Health Systems Leadership (HSL)
Edgar Pierluissi, MD - Director | [email protected]
Edgar Pierluissi has cared for vulnerable populations his entire career and is committed to healthcare quality improvement. He grew up in Chicago and received his MD from Harvard Medical School and completed training and Chief Residency in Internal Medicine at UCSF and a fellowship in Quality Improvement through the Veterans Affairs National Quality Scholars Fellowship. After working at the County of San Mateo as a staff physician, as the medical director of the North County Health Center, and as VP for Quality Improvement for the San Mateo Medical Center and community clinics, he returned to join the UCSF Division of Geriatrics in 2006 as the Founding Medical Director of the Acute Care for Elders Unit at Zuckerberg San Francisco General Hospital. He has led the Health Systems Leadership track focusing on quality improvement and healthcare policy since 2012. He was named a Master Clinician in the Department of Medicine in 2018. When he is not working you can find him backpacking, flyfishing, traveling, baking bread, making jam, or in his garden.
Molecular Medicine
Neil Shah, MD, PhD - Director | [email protected]

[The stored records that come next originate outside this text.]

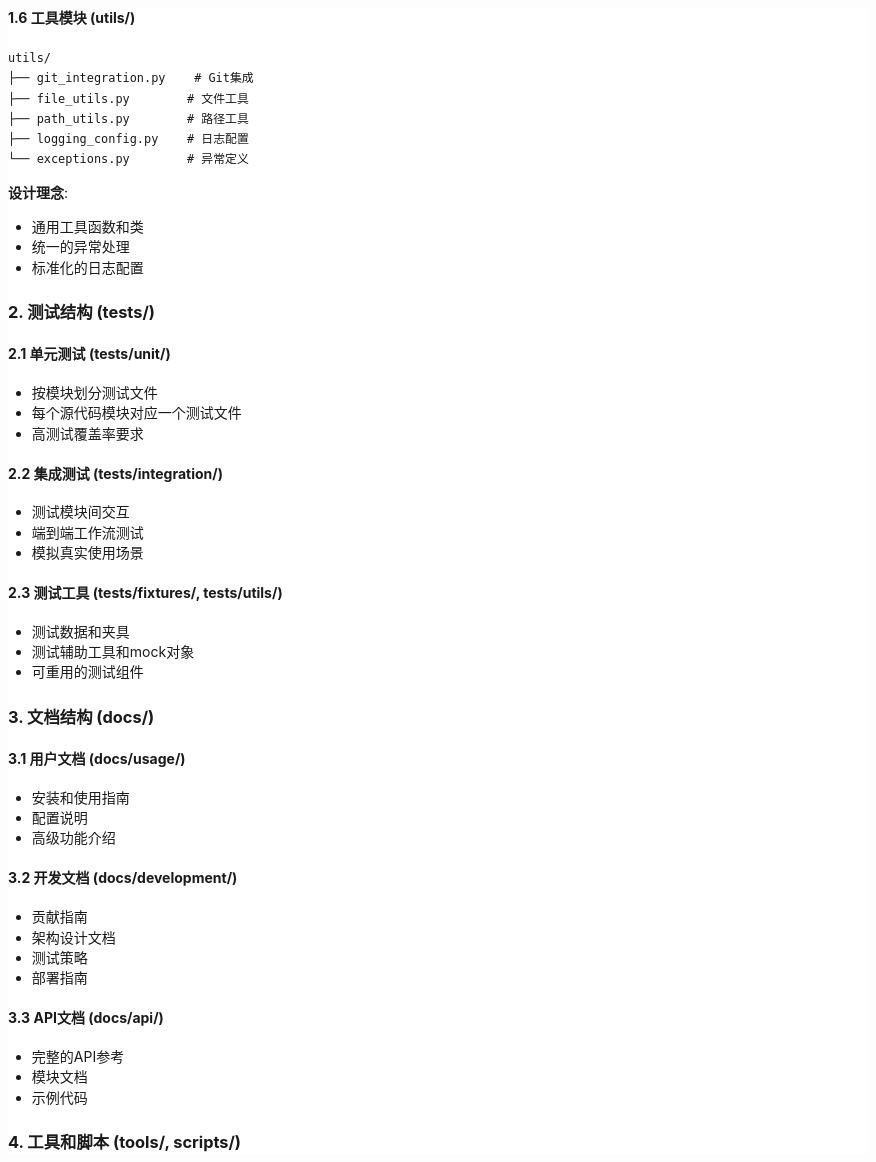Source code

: #### 1.6 工具模块 (utils/)
```
utils/
├── git_integration.py    # Git集成
├── file_utils.py        # 文件工具
├── path_utils.py        # 路径工具
├── logging_config.py    # 日志配置
└── exceptions.py        # 异常定义
```

**设计理念**:
- 通用工具函数和类
- 统一的异常处理
- 标准化的日志配置

### 2. 测试结构 (tests/)

#### 2.1 单元测试 (tests/unit/)
- 按模块划分测试文件
- 每个源代码模块对应一个测试文件
- 高测试覆盖率要求

#### 2.2 集成测试 (tests/integration/)
- 测试模块间交互
- 端到端工作流测试
- 模拟真实使用场景

#### 2.3 测试工具 (tests/fixtures/, tests/utils/)
- 测试数据和夹具
- 测试辅助工具和mock对象
- 可重用的测试组件

### 3. 文档结构 (docs/)

#### 3.1 用户文档 (docs/usage/)
- 安装和使用指南
- 配置说明
- 高级功能介绍

#### 3.2 开发文档 (docs/development/)
- 贡献指南
- 架构设计文档
- 测试策略
- 部署指南

#### 3.3 API文档 (docs/api/)
- 完整的API参考
- 模块文档
- 示例代码

### 4. 工具和脚本 (tools/, scripts/)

Neil Shah is the Edward S. Ageno Distinguished Professor in Hematology/Oncology and has served as Director of the Molecular Medicine Residency Pathway since 2015. He completed his MD and PhD training at UCLA, where he remained for clinical training in Internal Medicine and Hematology/Oncology. He was recruited to UCSF in 2006 and has led a laboratory research program focused on targeted therapeutics for hematologic malignancies. In addition to working to support lab-based physician-scientists, he is working to make this career path a reality for individuals from diverse backgrounds.
Aparna Sundaram, MD -- Associate Director | [email protected]
Aparna B. Sundaram, MD is an Assistant Professor in Residence at UCSF, where she attends in the intensive care units at Moffitt-Long Hospital. Dr. Sundaram received her undergraduate and medical degrees from Northwestern University. She completed her residency in Internal Medicine at Northwestern, and came to UCSF for Pulmonary/Critical Care Medicine fellowship. After completing additional research training with Dr. Dean Sheppard, she joined the faculty of the division in 2014. Dr. Sundaram has also taken an active role in mentorship of trainees and has served as a facilitator for the inquiry curriculum in the UCSF School of Medicine.
Dr. Sundaram’s primary academic focus is the development of a more detailed understanding of the mechanisms of smooth muscle mediated airway narrowing that play a role in chronic airway diseases such as asthma and COPD. Her current research focuses on the role of cellular tethering proteins in regulating force transmission, with the goal of leveraging these targets to design more potent inhibitors of smooth muscle contraction using a combination of in vitro, ex vivo, and in vivo models of disease.